What does refocusing attention on the 1980s offer to artists, historians and curators of queer art in Britain today?

and

How might a return to the 1980s help us attend to the shifting practices, meanings and possibilities associated with queer art in Britain over the last forty years?

During the 1980s, a diverse body of artwork and theory emerged across the UK in response to Thatcherite ideology, the conservatism of the mainstream media, the onset of the AIDS epidemic and homophobic legislation such as Section 28. This was a period Stuart Hall described as a “conjuncture”, a “problem space”, which posed a set of distinctive political, social and cultural questions that together formed an “horizon of possible futures”, to which artistic practices constituted a reply. (Stuart Hall, “Black Diaspora Artists in Britain: Three ‘Moments’ in Post-war History”, History Workshop Journal 61 (Spring 2006): 3–4.)

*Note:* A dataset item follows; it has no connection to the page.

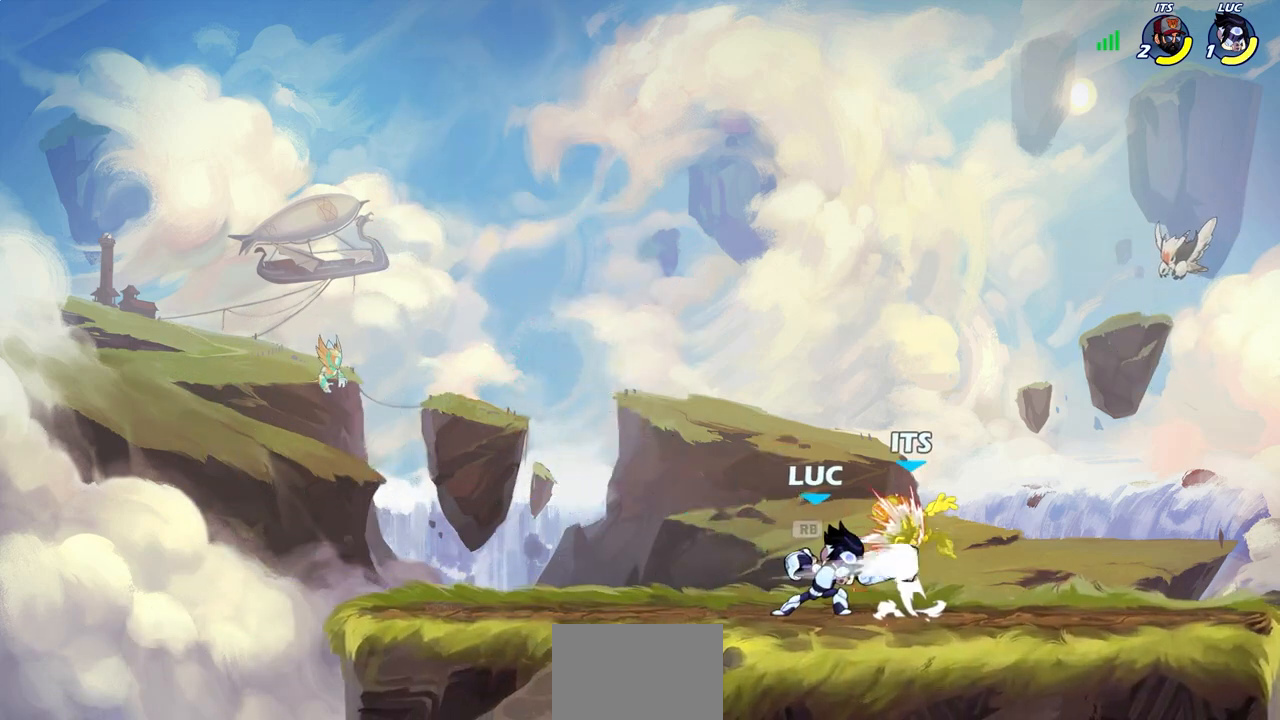
{"buttons": [], "left_stick": "center", "right_stick": "center", "events": [[67, "SQUARE", "down"], [133, "SQUARE", "up"], [233, "SQUARE", "down"], [317, "SQUARE", "up"], [383, "SQUARE", "down"], [467, "SQUARE", "up"]]}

In recent years, landmark exhibitions such as Queer British Art 1861–1967 (Tate Britain, 2017) have marked a new period of visibility for queer artistic production in the UK, even as artists and scholars have critiqued the imperative to be visible, and advocated for practices and histories that resist “queer” as an institutional category. As the moment when “queer” was first reclaimed as a radical term, the 1980s offers particularly rich historical resources for such work, as witnessed in the recent groundswell of conferences and research projects on the period and its afterlives, through which this editorial team has come together. With this special issue we look to index and interrogate the growing interest in queer art and activism in Britain during the 1980s, and to explore legacies of the long 1980s in work by contemporary artists, scholars, critics and curators.

We Have Rather Been Invaded

Ed Webb-Ingall, We Have Rather Been Invaded, research materials, 2018.

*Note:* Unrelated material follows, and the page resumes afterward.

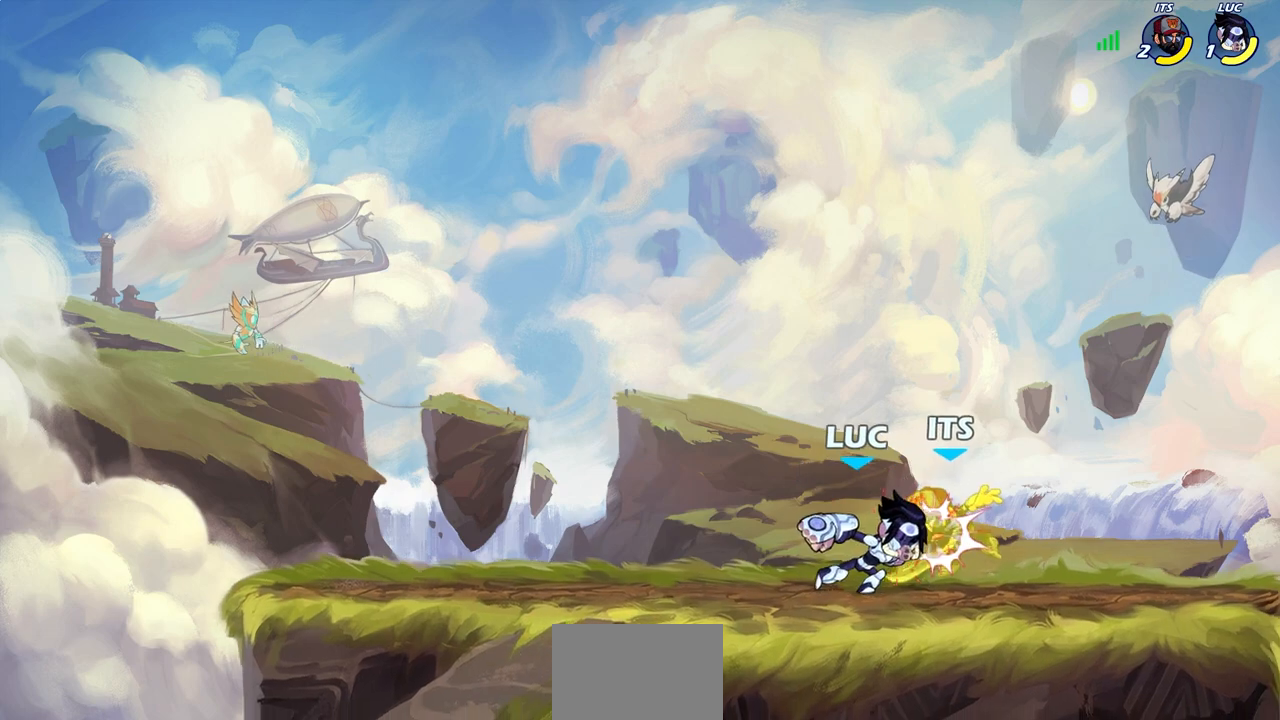
{"buttons": [], "left_stick": "center", "right_stick": "center", "events": [[33, "SQUARE", "down"], [150, "SQUARE", "up"], [300, "left_stick", "right"], [350, "R2", "down"], [400, "CIRCLE", "down"], [417, "left_stick", "center"], [467, "R2", "up"], [483, "CIRCLE", "up"]]}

Digital image courtesy of Ed Webb-Ingall (all rights reserved).

Queer Art in Britain Since the 1980s seeks contributions that return to this period and consider its wake, exploring the intersections of gay and lesbian, feminist, Black, anti-racist and anti-imperialist, aesthetic, conceptual and political concerns that have underpinned recent queer art in Britain. Much of the art and theory that emerged in the 1980s oriented itself to the future, as much as to the challenges of its present. Acknowledging the non-linear temporalities and overlapping struggles that “queer” signifies, we are also interested in contributions which interrogate how these practices continue to resonate with current and ongoing political struggles and with the recent institutionalisation and historicisation of queer art in Britain.

We are interested in contributions that address, but are not limited to, the following themes:

  • Queer art practices in the 1980s, in any medium.
  • Practices from the 1990s to the present influenced by queer art, theory and politicised practices in the 1980s.
  • Queer art produced and/or shown outside London.
  • How the term “queer” was reclaimed and given new meaning, through art and theory.
  • The specificities of queer practice and politics in the British context.
  • Queer art and its intersections with anti-imperialism and anti-racism in the 1980s and after.
  • Exhibitions of queer art and artists from the 1980s to the present.
  • The impact of HIV/AIDS and/or Section 28 on art in Britain.

Contributors to the special issue will be invited to attend a study day at a prominent archive of queer art and culture, to consider the archival formations and precarity of art and activism since the 1980s and methodologies for working with queer archives in the present.

The special issue is guest-edited by Fiona Anderson (Senior Lecturer, Newcastle University), Flora Dunster (Lecturer, Central Saint Martins), Theo Gordon (Leverhulme Early Career Fellow, University of York), and Laura Guy (Lecturer, Glasgow School of Art).

Submission Details

Please submit abstracts of 200 words or less to the editors at [email protected] by 11:59pm on Sunday, 21 May 2023. We will notify the authors of accepted papers by Monday, 12 June 2023. The standard length for scholarly articles ranges between 6,000 and 9,000 words, and other formats are considered when appropriate to the nature of the content. Stills, moving images, 3D models and audio tracks can all be included as illustrations, and proposals that engage with the digital possibilities of the journal platform are encouraged. Feature formats are outlined in the submissions guidelines.

Further details

British Art Studies is an open access and peer-reviewed journal co-published by the Paul Mellon Centre for Studies in British Art, London and the Yale Center for British Art, New Haven. Since it was established in 2015, it has published scholarship on all aspects of British art, architecture and visual culture, from the medieval period to the present day.